Le testimonianze emerse oggi dal Corriere della Sera rivelano una realtà inquietante: molte donne hanno scoperto che i propri mariti postavano in segreto le loro foto intime all’interno di un gruppo Facebook intitolato “Mia moglie”. La storia di una delle vittime, che ha voluto rimanere anonima, è particolarmente toccante. La donna racconta di aver riconosciuto la propria camera da letto e i propri effetti personali in alcune delle immagini condivise. “È stato come se tutto attorno a me cascasse giù. ‘Partecipante anonimo 127’, cioè mio marito, mi aveva esposta sulla piazza del Web in quel gruppo di guardoni, dove venivano fatti commenti disgustosi. E lui rispondeva anche! Non riuscivo a credere ai miei occhi”, ha dichiarato. Per proteggere i figli adolescenti, ha detto loro che il padre era partito per motivi di lavoro, ma ha trovato il coraggio di cacciarlo di casa. La sua decisione di denunciare anziché nascondersi nella vergogna rappresenta un gesto di grande forza in una vicenda che ha coinvolto migliaia di persone: oltre 30.000 iscritti a quel gruppo, tra cui professionisti insospettabili come avvocati, membri delle forze dell’ordine e giornalisti.
La testimonianza di una vittima
La donna, che ha subito abusi in gioventù, ha espresso il suo profondo dolore: “Mi sono sentita tradita due volte”, ha affermato. “Questa cosa ha un nome, si chiama violenza”. La sua testimonianza riporta alla mente il caso di Gisèle Pelicot, una donna che ha affrontato un’esperienza traumatica simile, diventando un simbolo di coraggio dopo aver denunciato gli abusi subiti dal marito.

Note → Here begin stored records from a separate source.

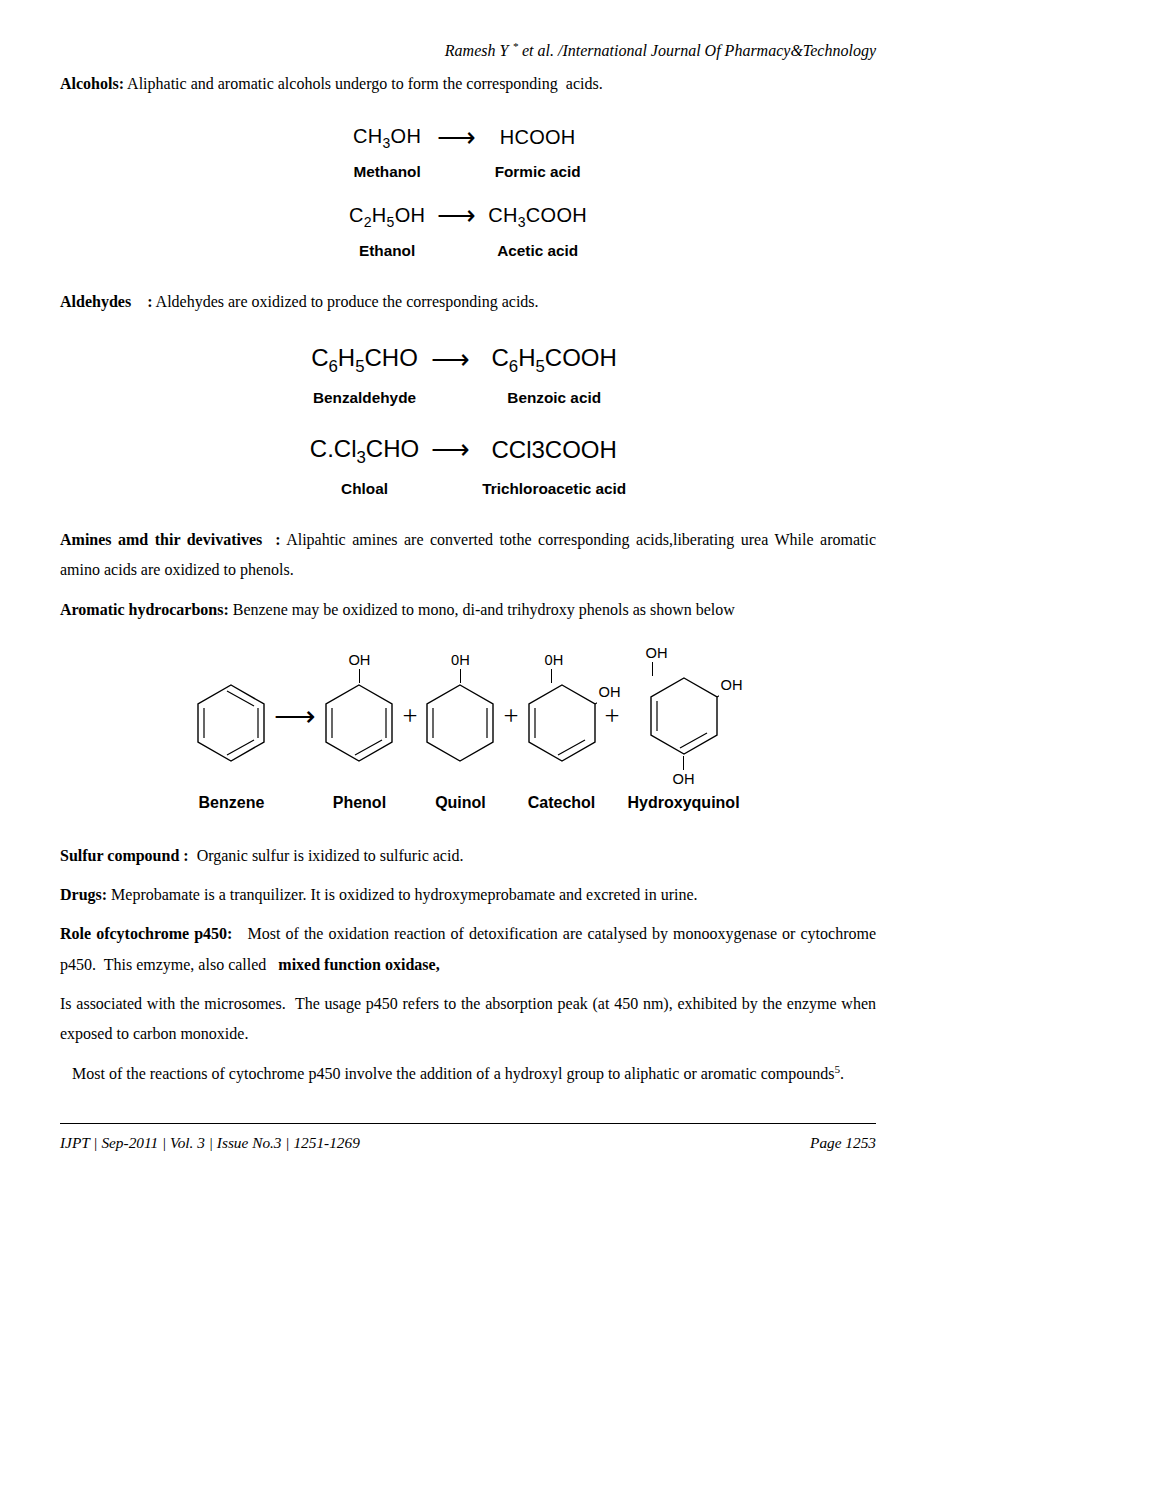Ramesh Y * et al. /International Journal Of Pharmacy&Technology
Alcohols: Aliphatic and aromatic alcohols undergo to form the corresponding acids.
| CH 3 OH | ⟶ | HCOOH |
| Methanol | | Formic acid |
| C 2 H 5 OH | ⟶ | CH 3 COOH |
| Ethanol | | Acetic acid |
Aldehydes : Aldehydes are oxidized to produce the corresponding acids.
| C 6 H 5 CHO | ⟶ | C 6 H 5 COOH |
| Benzaldehyde | | Benzoic acid |
| C.Cl 3 CHO | ⟶ | CCl3COOH |
| Chloal | | Trichloroacetic acid |
Amines amd thir devivatives : Alipahtic amines are converted tothe corresponding acids,liberating urea While aromatic amino acids are oxidized to phenols.
Aromatic hydrocarbons: Benzene may be oxidized to mono, di-and trihydroxy phenols as shown below
| | ⟶ | OH | + | 0H | + | 0H OH | + | OH OH OH |
| Benzene | | Phenol | | Quinol | | Catechol | | Hydroxyquinol |
Sulfur compound : Organic sulfur is ixidized to sulfuric acid.
Drugs: Meprobamate is a tranquilizer. It is oxidized to hydroxymeprobamate and excreted in urine.
Role ofcytochrome p450: Most of the oxidation reaction of detoxification are catalysed by monooxygenase or cytochrome p450. This emzyme, also called mixed function oxidase,
Is associated with the microsomes. The usage p450 refers to the absorption peak (at 450 nm), exhibited by the enzyme when exposed to carbon monoxide.
Most of the reactions of cytochrome p450 involve the addition of a hydroxyl group to aliphatic or aromatic compounds5.
IJPT | Sep-2011 | Vol. 3 | Issue No.3 | 1251-1269 Page 1253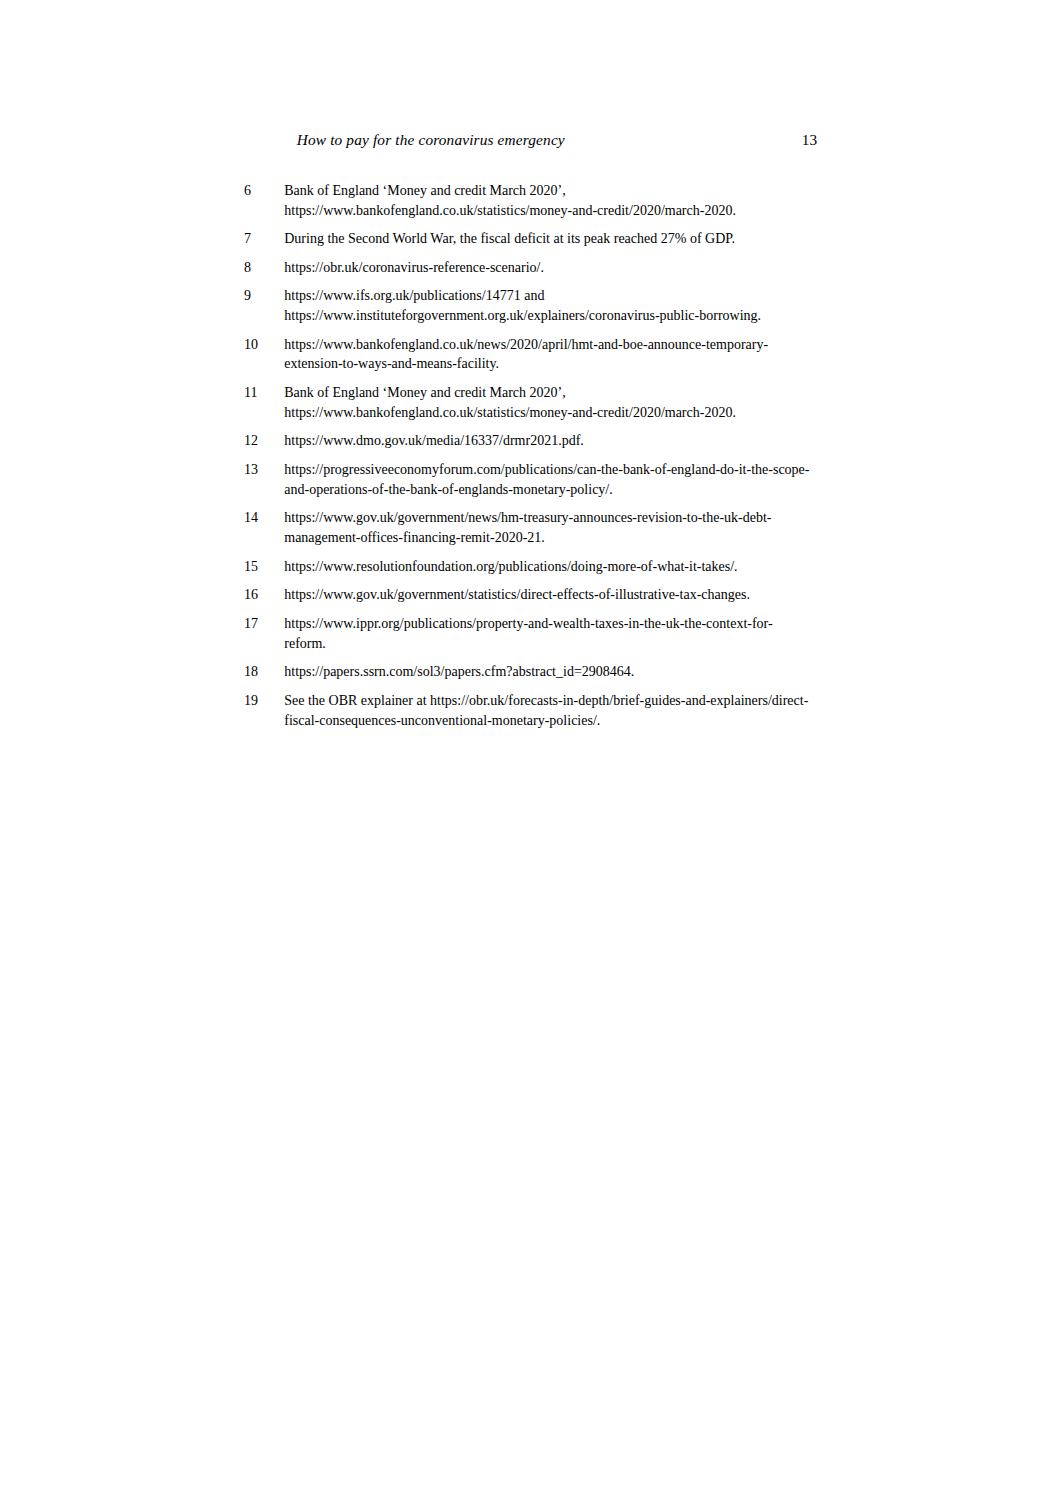How to pay for the coronavirus emergency 13
6 Bank of England ‘Money and credit March 2020’, https://www.bankofengland.co.uk/statistics/money-and-credit/2020/march-2020.
7 During the Second World War, the fiscal deficit at its peak reached 27% of GDP.
8 https://obr.uk/coronavirus-reference-scenario/.
9 https://www.ifs.org.uk/publications/14771 and https://www.instituteforgovernment.org.uk/explainers/coronavirus-public-borrowing.
10 https://www.bankofengland.co.uk/news/2020/april/hmt-and-boe-announce-temporary- extension-to-ways-and-means-facility.
11 Bank of England ‘Money and credit March 2020’, https://www.bankofengland.co.uk/statistics/money-and-credit/2020/march-2020.
12 https://www.dmo.gov.uk/media/16337/drmr2021.pdf.
13 https://progressiveeconomyforum.com/publications/can-the-bank-of-england-do-it-the-scope- and-operations-of-the-bank-of-englands-monetary-policy/.
14 https://www.gov.uk/government/news/hm-treasury-announces-revision-to-the-uk-debt- management-offices-financing-remit-2020-21.
15 https://www.resolutionfoundation.org/publications/doing-more-of-what-it-takes/.
16 https://www.gov.uk/government/statistics/direct-effects-of-illustrative-tax-changes.
17 https://www.ippr.org/publications/property-and-wealth-taxes-in-the-uk-the-context-for- reform.
18 https://papers.ssrn.com/sol3/papers.cfm?abstract_id=2908464.
19 See the OBR explainer at https://obr.uk/forecasts-in-depth/brief-guides-and-explainers/direct- fiscal-consequences-unconventional-monetary-policies/.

Meta interviene: rimosso il gruppo per sfruttamento sessuale
Un portavoce di Meta ha confermato la rimozione del gruppo Facebook “Mia moglie”, dichiarando: “Abbiamo rimosso il Gruppo Facebook per violazione delle nostre policy contro lo sfruttamento sessuale di adulti”. Il rappresentante ha aggiunto che la piattaforma non tollera contenuti che promuovono violenza sessuale e che, se vengono a conoscenza di contenuti che incitano allo stupro, possono disabilitare i gruppi e gli account coinvolti, comunicando tali informazioni alle forze dell’ordine. Tuttavia, la vittima intervistata dal Corriere della Sera ha posto un interrogativo cruciale: come è possibile che quel gruppo fosse attivo da sei anni senza che nessuno se ne accorgesse? La mancanza di segnalazioni e di interventi da parte di Meta solleva interrogativi sulla vigilanza della piattaforma.
Una denuncia che ha fatto emergere il problema
La questione è stata portata all’attenzione della polizia postale grazie a una denuncia, che ha anche ricevuto supporto da vari esponenti politici e della società civile. “Basta tolleranza del sessismo e della violenza contro le donne sui social, altrimenti è complicità”, ha dichiarato il gruppo del Partito Democratico nella Commissione Femminicidio e violenza del Parlamento, associandosi così alla denuncia riguardante il gruppo Facebook “Mia moglie”. Questo gruppo, con i suoi 32.000 iscritti, pubblicava foto di donne senza il loro consenso, accompagnate da commenti violenti e sessisti.
Le parlamentari Sara Ferrari, Antonella Forattini, Valentina Ghio, insieme alle senatrici Cecilia D’Elia e Valeria Valente e al senatore Filippo Sensi, hanno commentato: “Troviamo sconcertante e inaccettabile l’esistenza di queste chat misogine, che riflettono una cultura di possesso e sopraffazione che ignora il consenso delle donne. Chiediamo a Meta di chiudere immediatamente il gruppo e di vigilare sulla possibilità di una sua riapertura sotto un altro nome”. Hanno aggiunto che è fondamentale monitorare ogni forma di maschilismo tossico sui social.
La gravità della situazione è stata ulteriormente sottolineata con la domanda retorica: “Il caso Pelicot non è bastato?” I gruppi social che perpetuano e normalizzano la violenza di genere richiedono un intervento deciso e tempestivo.